渡辺さんは3月18日、所属事務所の吉本興業を通じて、「表に出る立場の渡辺直美として、体が大きいと言われる事も事実ですし、見た目を揶揄されることも重々理解した上でお仕事をさせていただいております。実際、私自身は、この体型で幸せです。なので今まで通り太っている事だけにこだわらず、『渡辺直美』として表現していきたい所存でございます。しかし、ひとりの人間として思うのは、それぞれの個性や考え方を尊重し、認め合える、楽しく豊かな世界になれる事を心より願っております」などとコメントしました。
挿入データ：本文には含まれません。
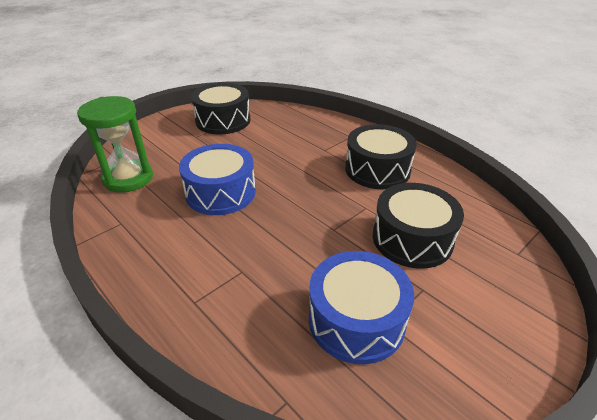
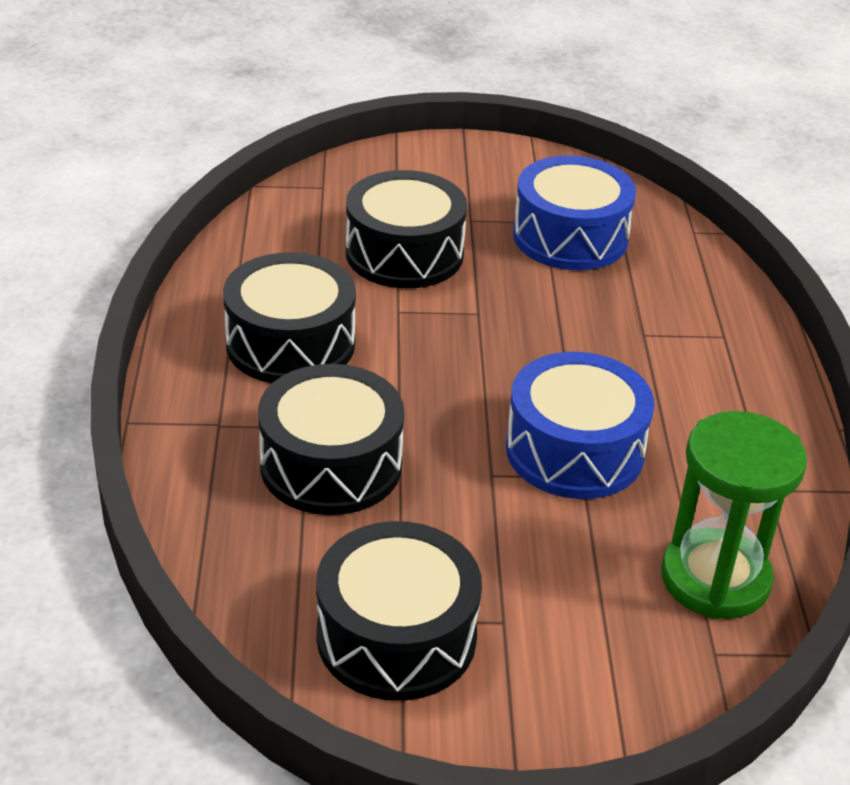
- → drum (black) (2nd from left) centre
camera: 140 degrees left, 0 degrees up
このコメントをメディアはこぞって称賛。とりわけ情報番組のコメンテーターたちは、人間性の素晴らしさを称えるなど、絶賛の言葉を繰り返していますが、ここまで本質を突いた意見はほとんど見られません。
今回は最初の報道から一気に批判が広がるところまで、渡辺さん不在で勝手に事が進み、本人はほぼ置き去り状態のまま、佐々木氏はアッという間に辞任。はたして渡辺さんは佐々木氏のグループLINEをどう思っているのか。世間の人々に批判してほしいのか。最重要人物であるにもかかわらず、勝手に報じられ、批判が一気に過熱したことで、コメントしづらい心理状況になり、殊勝な言葉に終始するしかなかったように思えてならないのです。
渡辺さんほどの芸人なら、もしかしたら笑いを交えたコメントをしてくれたかもしれないし、ネガティブなムードを断つことができるとしたら彼女だけでしょう。しかし、アッという間に批判が広がり、その中には渡辺さんのことを思って発言している人もいるほか、渡辺さん個人を超えてぽっちゃり体形の女性全般を含めた話に飛躍していることもあって、単純に「批判はやめて」と言ったり、笑いを交えたりしづらい状況になっていました。
渡辺さんにしてみれば、批判が過熱するほど芸がやりづらくなるし、共演者を戸惑わせてしまう。さらに、オファーを出すほうもリスクを恐れて敬遠されかねない。今回の件をリークした人も、批判的なメディアと世間の人々も、渡辺さんのことを思っているように見せかけて、実はほとんど考えていないのです。